Super Cassette Vision
Eight years before the Famicom existed, a toy company put the first home video game console into Japanese living rooms.
Epoch opened for business in 1958 on a tabletop baseball game. In 1975 the same company released TV Tennis, Japan's first home video game console, eight years before the Famicom existed. Neither Nintendo nor Sega got there first. A toy maker did.
Pull a cartridge out of a Cassette Vision in 1981 and you were not swapping a game. You were swapping the console's brain. The processor was not built into the machine at all; it lived inside a NEC single-chip microcontroller sealed into each cartridge, so a new game meant a new mind for the box under the television. By September 1983, roughly seven of every ten cartridge-swappable consoles sold in Japan were Epoch's.
On 15 July 1983, Nintendo's Famicom reached the same shelves. Epoch answered on 17 July 1984 with the Super Cassette Vision, one year and two days later. Both machines carried the same price: 14,800 yen. The new one could put more single-colour sprites on screen at once than the Famicom could. Its palette was fixed at sixteen colours. The Famicom's ran to fifty-two. Thirty games were made for the Super Cassette Vision in total.
Epoch did not build a third console. In 1985 they released a line of small animal families living in dollhouses. Sylvanian Families was a hit. It did not need a television to work.
Super Cassette Vision — at a glance
- Released
- Cassette Vision, 30 July 1981. Super Cassette Vision, 17 July 1984.
- Launch price
- 12,000 yen for the first machine. 14,800 yen for the Super, exactly what a Famicom cost.
- CPU
- The 1981 machine had no processor inside it at all. The chip lived in the cartridge.
- Display
- The Super could put up to 128 single-colour sprites on screen, from a fixed palette of 16 colours
- Library
- Eleven games for the Cassette Vision. Thirty for the Super.
- Units sold
- About 400,000 to 450,000 Cassette Visions. About 300,000 Super Cassette Visions.
- compatibility
- The Super does not play Cassette Vision games. Nothing carried over.
- Region
- Japan, and France, where Yeno sold it with games of its own
What actually happened
The Cassette Vision launched on 30 July 1981 at 12,000 yen, with the AC adapter sold separately. The Super Cassette Vision followed on 17 July 1984 at 14,800 yen, and was also sold in France by Yeno, with some titles made for that market alone. The most-quoted numbers in this story carry conditions that matter. The Cassette Vision's roughly seventy per cent share, and its 400,000 to 450,000 machines sold as of September 1983, describe the market for consoles that took interchangeable cartridges. Nintendo's Color TV-Game series, four machines with no cartridge slot at all, which played only the games built into them, sold about three million between 1977 and 1983. The two totals answer different questions and should not be set against each other as a single ranking. The Super Cassette Vision sold about 300,000 machines and its library closed at thirty titles in 1987. The usual explanation for why the Cassette Vision's processor sat in the cartridge rather than the console, that running a processor over a bus to separate memory risked noise and misbehaviour in the electronics of the day, is an account handed down rather than a statement from the engineers who made the decision. The same is true of the story that a small team, led by Masayuki Horie, abandoned an in-progress model called the Super 10 and turned to a cartridge-swapping design: it rests on a single source, with no primary interview found to confirm it.

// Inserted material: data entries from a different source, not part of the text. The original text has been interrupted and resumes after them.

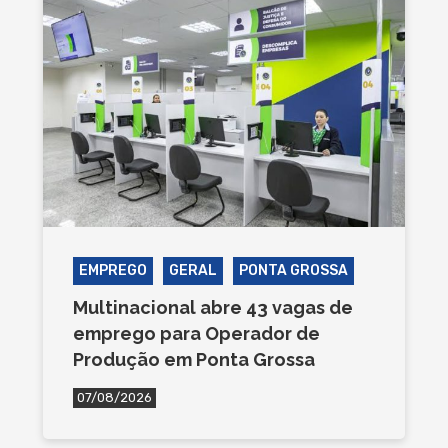
EMPREGO
GERAL
PONTA GROSSA
Multinacional abre 43 vagas de
emprego para Operador de
Produção em Ponta Grossa
07/08/2026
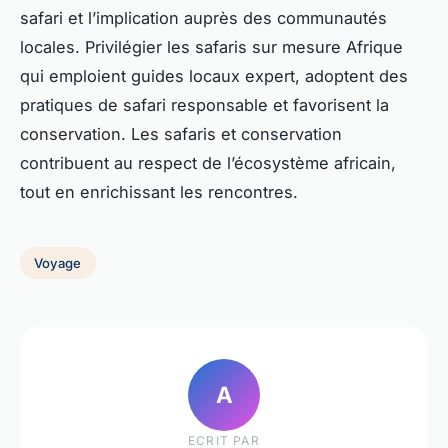
safari et l’implication auprès des communautés
locales. Privilégier les safaris sur mesure Afrique
qui emploient guides locaux expert, adoptent des
pratiques de safari responsable et favorisent la
conservation. Les safaris et conservation
contribuent au respect de l’écosystème africain,
tout en enrichissant les rencontres.
Voyage
A
ECRIT PAR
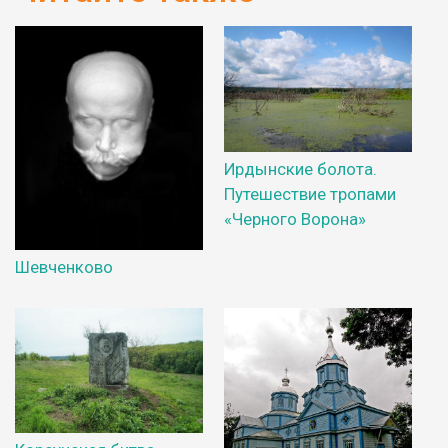
Ирдынские болота.
Путешествие тропами
«Черного Ворона»
Шевченково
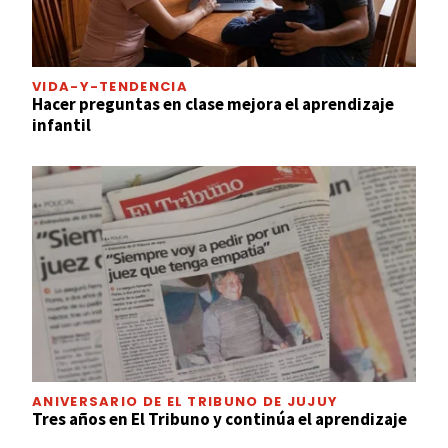
VIDA-Y-TENDENCIA
Hacer preguntas en clase mejora el aprendizaje
infantil
ANIVERSARIO DE EL TRIBUNO DE JUJUY
Tres años en El Tribuno y continúa el aprendizaje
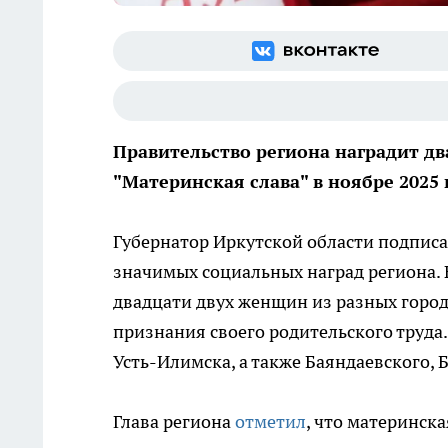
Правительство региона наградит д
"Материнская слава" в ноябре 2025 
Губернатор Иркутской области подпис
значимых социальных наград региона.
двадцати двух женщин из разных город
признания своего родительского труда
Усть-Илимска, а также Баяндаевского, 
Глава региона
отметил
, что материнск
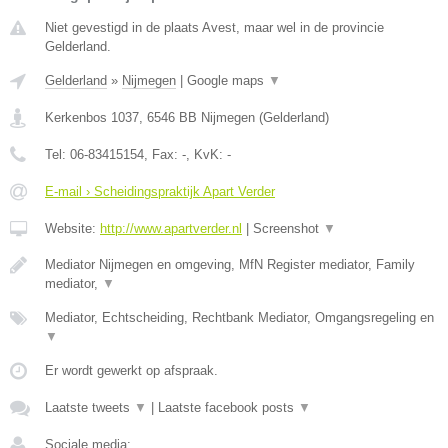
Niet gevestigd in de plaats Avest, maar wel in de provincie
Gelderland.
Gelderland
»
Nijmegen
|
Google maps
▼
Kerkenbos 1037
,
6546 BB
Nijmegen
(
Gelderland
)
Tel:
06-83415154
, Fax:
-
, KvK:
-
E-mail › Scheidingspraktijk Apart Verder
Website:
http://www.apartverder.nl
|
Screenshot
▼
Mediator Nijmegen en omgeving, MfN Register mediator, Family
mediator,
▼
Mediator, Echtscheiding, Rechtbank Mediator, Omgangsregeling en
▼
Er wordt gewerkt op afspraak.
Laatste tweets
▼
|
Laatste facebook posts
▼
Sociale media:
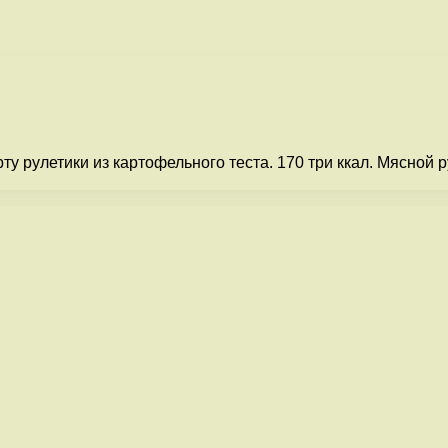
у рулетики из картофельного теста. 170 три ккал. Мясной р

The idea behind the machine
Epoch and NEC kept the console's job small. Rather than build a general-purpose processor into the box under the television, they put a complete single-chip microcontroller into every cartridge, so the machine itself had to do almost nothing but read what the cartridge told it. Every game arrived with its own brain. What the decision left behind is a console that was cheap, simple and stable, and a library where changing the game changed what kind of machine you owned.
Things worth knowing about the Super Cassette Vision
- The Cassette Vision had no processor inside the console at all. It sat in the cartridge, a NEC single-chip microcontroller sealed into every game, which means changing the game changed the machine's brain.
- Epoch was a toy company. It opened in 1958 on a tabletop baseball game, and in 1985, the year after its last console, it launched Sylvanian Families.
- There is a pink one. A magenta and translucent pink Super Cassette Vision, sold in a pink case as the "Ladies Set", is recorded by several independent Japanese collectors, and owners still surface with one. When it was sold, at what price, and how many were made are all still unestablished, and we would rather say so than fill the gap.